The announcement comes a week after a Belgian doctor told a newspaper that the administering of lethal doses of pain killers to terminally ill patients on request is already common practice.
The anonymous doctor claims that 40 patients a year die this way in his hospital.—(The Guardian) MENEVIA—Bishop Mullins of Menevia announced a Millennium Synod of his entire diocese this week.
The synod will gather representative members of the diocese to discuss crucial issues with the bishop, including the Church's teaching, the Sacraments, the Church community and prayer.
"A diocesan synod is a special coming together of the diocese to establish a vision and plan for the diocesan church," Bishop Mullins said.
LONDON—The government appointed 10 "godparents" to oversee the 12 themed exhibition zones of the
Christopher Frayling, rector of the Royal College of Art, will supervise the Spirit Zone, the area dedicated to Britain's religious history.
Mr Frayling will advise the Dome's organiser the New Millennium Experience Company, on the content of the Spirit Zone. A Hindu foundation agreed last week to underwrite the cost of the zone, after fears that no sponsor would be found.
LONDON—Following recent funding pledged by HSBC, the international banking corporation which owns Midland Bank. the Jesus and Mary Language College put on display newly refurbished science labs earlier this month.
The college, which was founded by the Sisters of the Congregation of Jesus and Mary in 1888, was visited by HSBC Holdings Chairman John Bond, who examined the labs and the language rooms which are to be upgraded later this year.
The school achieved language college status in 1996 and was declared a "good and improving school" by Ofsted inspectors.
HSBC is aiming to strengthen its ties with the education sector worldwide through investment in schools.
Elsewhere, St Bede's School in Durham will be officially relaunched as a Language College on Friday November 6.
LONDON—Latest government figures indicate that the number of women who claim to hold religious beliefs has fallen dramatically in the last 15 years, though they are still more likely to hold religious beliefs than men.
According to the Office for National Statistics in 1997, 62 per cent of adult women — who appear to make up the majority of congregations in Catholic parishes — said that they considered themselves religious, a drop from a 1983 figure of 75 per cent.
While only 50 per cent of men claimed to hold religious beliefs, 58 per cent said they did in 1983.

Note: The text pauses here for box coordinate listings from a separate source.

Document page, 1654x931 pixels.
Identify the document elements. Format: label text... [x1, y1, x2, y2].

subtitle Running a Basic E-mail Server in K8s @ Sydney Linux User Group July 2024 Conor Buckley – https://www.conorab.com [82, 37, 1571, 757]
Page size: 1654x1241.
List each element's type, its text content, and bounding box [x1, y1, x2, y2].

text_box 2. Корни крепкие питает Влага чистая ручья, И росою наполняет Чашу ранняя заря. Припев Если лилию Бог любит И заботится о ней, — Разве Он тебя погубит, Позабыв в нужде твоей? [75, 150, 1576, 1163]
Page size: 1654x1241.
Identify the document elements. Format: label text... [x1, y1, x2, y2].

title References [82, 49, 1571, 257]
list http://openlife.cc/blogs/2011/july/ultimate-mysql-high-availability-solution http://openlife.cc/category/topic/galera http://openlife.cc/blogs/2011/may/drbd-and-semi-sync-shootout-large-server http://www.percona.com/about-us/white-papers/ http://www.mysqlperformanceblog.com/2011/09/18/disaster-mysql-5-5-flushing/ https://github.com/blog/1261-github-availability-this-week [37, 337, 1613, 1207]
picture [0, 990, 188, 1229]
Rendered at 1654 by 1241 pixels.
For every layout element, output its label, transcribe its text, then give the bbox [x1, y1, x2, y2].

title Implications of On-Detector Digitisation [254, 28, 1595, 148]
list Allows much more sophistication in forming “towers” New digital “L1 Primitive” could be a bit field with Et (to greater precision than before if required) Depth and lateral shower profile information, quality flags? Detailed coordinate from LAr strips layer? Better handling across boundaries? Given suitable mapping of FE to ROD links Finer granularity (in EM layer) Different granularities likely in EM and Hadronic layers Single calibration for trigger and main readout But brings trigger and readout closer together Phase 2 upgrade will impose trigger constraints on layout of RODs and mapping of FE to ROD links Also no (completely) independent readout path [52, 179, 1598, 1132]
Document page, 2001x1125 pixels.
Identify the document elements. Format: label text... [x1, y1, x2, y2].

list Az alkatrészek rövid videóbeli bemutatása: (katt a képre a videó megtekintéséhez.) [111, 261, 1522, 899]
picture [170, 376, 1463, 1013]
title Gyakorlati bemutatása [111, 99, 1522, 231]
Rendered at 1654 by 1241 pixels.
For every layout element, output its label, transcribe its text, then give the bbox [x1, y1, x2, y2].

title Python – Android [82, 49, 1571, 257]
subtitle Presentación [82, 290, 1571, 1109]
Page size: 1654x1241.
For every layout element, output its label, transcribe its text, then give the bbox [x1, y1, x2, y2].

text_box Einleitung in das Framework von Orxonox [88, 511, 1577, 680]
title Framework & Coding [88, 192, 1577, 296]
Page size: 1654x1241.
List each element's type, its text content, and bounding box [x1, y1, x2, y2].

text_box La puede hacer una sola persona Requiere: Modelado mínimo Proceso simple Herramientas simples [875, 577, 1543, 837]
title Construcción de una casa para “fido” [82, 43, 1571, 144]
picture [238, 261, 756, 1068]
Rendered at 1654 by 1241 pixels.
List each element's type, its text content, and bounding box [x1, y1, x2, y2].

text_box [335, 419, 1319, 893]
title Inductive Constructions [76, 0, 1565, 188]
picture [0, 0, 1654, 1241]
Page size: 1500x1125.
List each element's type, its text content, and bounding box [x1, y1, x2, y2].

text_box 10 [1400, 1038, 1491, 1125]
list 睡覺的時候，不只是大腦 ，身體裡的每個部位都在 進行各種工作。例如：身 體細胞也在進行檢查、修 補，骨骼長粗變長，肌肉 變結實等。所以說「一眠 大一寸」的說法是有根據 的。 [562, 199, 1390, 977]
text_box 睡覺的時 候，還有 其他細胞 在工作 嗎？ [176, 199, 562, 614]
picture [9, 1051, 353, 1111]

Angela Perkins, development officer of the National Board of Catholic Women, said that the statistics failed to distinguish between practising and nonpractising Christians who still consider themselves religious.
She said: "We know that women and men are not attending the Churches. People across the generations have been disaffected for different reasons. but it is faith that is the important thing."